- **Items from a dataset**

····················

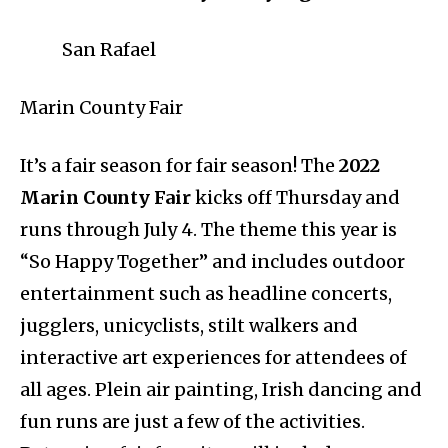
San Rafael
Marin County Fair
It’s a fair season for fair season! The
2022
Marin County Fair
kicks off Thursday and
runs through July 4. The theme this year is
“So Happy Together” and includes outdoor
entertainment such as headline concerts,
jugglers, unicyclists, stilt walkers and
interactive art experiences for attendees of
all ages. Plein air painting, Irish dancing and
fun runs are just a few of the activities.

····················

- **Request**
Set the lines above down again, word for word, from the first through the one containing "jugglers, unicyclists, stilt walkers and"; pictures excluded.

- **Final answer**
San Rafael
Marin County Fair
It’s a fair season for fair season! The
2022
Marin County Fair
kicks off Thursday and
runs through July 4. The theme this year is
“So Happy Together” and includes outdoor
entertainment such as headline concerts,
jugglers, unicyclists, stilt walkers and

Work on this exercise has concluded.